Arche de Zoé: A Abéché, l’enquête se poursuit pour identifier les enfants – Afp

Parallèlement à l’enquête judiciaire en cours à N’Djamena dans l’affaire de L’Arche de Zoé, l’enquête sociale se poursuit à Abéché (est) pour déterminer l’identité de chacun des 103 enfants que l’association française a tenté d’emmener du Tchad en France.

« Une trentaine de parents se sont présentés pour récupérer leurs enfants », a indiqué à l’AFP le procureur d’Abéché (700 km à l’est de N’Djamena) Hamad Daoud Chari, qui a diligenté cette enquête sociale.

L’identification des enfants est longue et les moyens limités. « Il y a beaucoup d’enfants de moins de cinq ans », explique Honoré About, responsable du Centre social d’Abéché et chargé par le procureur de cette fastidieuse enquête.

De plus dans cette région, certains enfants sont connus et appelés par des surnoms et ne connaissent pas leurs noms officiels, ajoute-t-il.

Quant aux parents, « ce sont des villageois, ils n’ont ni pièce d’identité, ni acte de naissance », explique Hamad Daoud Chari. Pratiquer des tests ADN? « Le Tchad n’en a pas les moyens », lance le procureur avec le sourire.

Tout est donc affaire d’observation. Dès le premier jour, Honoré About a remarqué une « grappe » de 13 enfants inséparables et a supposé un lien entre eux. L’identification a permis de montrer qu’ils venaient tous de Tiné, localité de la frontière tchado-soudanaise.

Il a ensuite observé les « groupes d’affinités » qui se créaient entre les enfants.

Côté parents, « quand une personne se dit père ou mère d’un enfant (…) on l’amène à l’orphelinat, on le met dans un coin et on fait entrer les enfants. Si un enfant se jette vers cette personne, ça veut dire beaucoup de choses », explique le procureur.

D’ores et déjà « 65 enfants ont été identifiés et leur identité vérifiée », explique Honoré About. C’est-à-dire que sont désormais connues avec certitude l’identité de ces enfants et celles de leurs parents. Plusieurs enfants sont issues d’une même fratrie.

L’identité de 18 autres est connue, mais pas encore celle de leurs parents, ajoute-t-il, tandis que cinq enfants ont été reconnus par des villageois qui disent les connaître mais n’ont pas été capables de les identifier précisément.

Selon lui, ces 88 enfants sont Tchadiens et une majorité d’entre eux est originaire de la région d’Adré, frontalière du Darfour (ouest du Soudan).

L’Arche de Zoé, dont six membres sont inculpés d’enlèvement de mineurs et incarcérés à N’Djamena, présentait les enfants comme des orphelins du Darfour nécessitant une évacuation sanitaire.

Seuls quinze enfants restent à ce jour non réclamés par un parent. « Peut-être sont-ils Soudanais », se demande le procureur d’Abéché. Ont-ils été récupérés par l’association au Soudan, ou dans l’un des camps où s’entassent 200.000 réfugiés soudanais du Darfour dans l’est du Tchad, mais aussi des déplacés tchadiens de la zone frontalière?

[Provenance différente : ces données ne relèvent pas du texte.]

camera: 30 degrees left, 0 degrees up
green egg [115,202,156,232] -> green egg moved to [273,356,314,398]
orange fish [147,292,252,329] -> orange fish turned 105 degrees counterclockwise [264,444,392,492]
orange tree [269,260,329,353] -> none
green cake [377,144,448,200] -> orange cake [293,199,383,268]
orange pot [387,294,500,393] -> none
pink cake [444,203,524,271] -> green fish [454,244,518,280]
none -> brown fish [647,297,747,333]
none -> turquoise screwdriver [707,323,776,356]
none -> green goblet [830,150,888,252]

Plusieurs plaintes ont été déposées côté soudanais, selon le procureur. Une délégation soudanaise se trouvait ces derniers jours à Abéché où elle a visité l’orphelinat pour essayer d’identifier des enfants soudanais.

« La restitution des enfants à leurs parents demandera encore du temps », estime le procureur. « Il faut d’abord en finir avec l’enquête sociale. Les enquêteurs doivent descendre dans les villages », pour d’ultimes vérifications.

« C’est le juge d’instruction de N’Djamena qui décidera » du moment d’une éventuelle restitution des enfants à leurs parents et le comité de crise mis en place à N’Djamena sous l’autorité du Premier ministre aura son mot à dire, selon le procureur.

En attendant, les enfants continuent de jouer dans l’enceinte de l’orphelinat d’Abéché, loin de chez eux.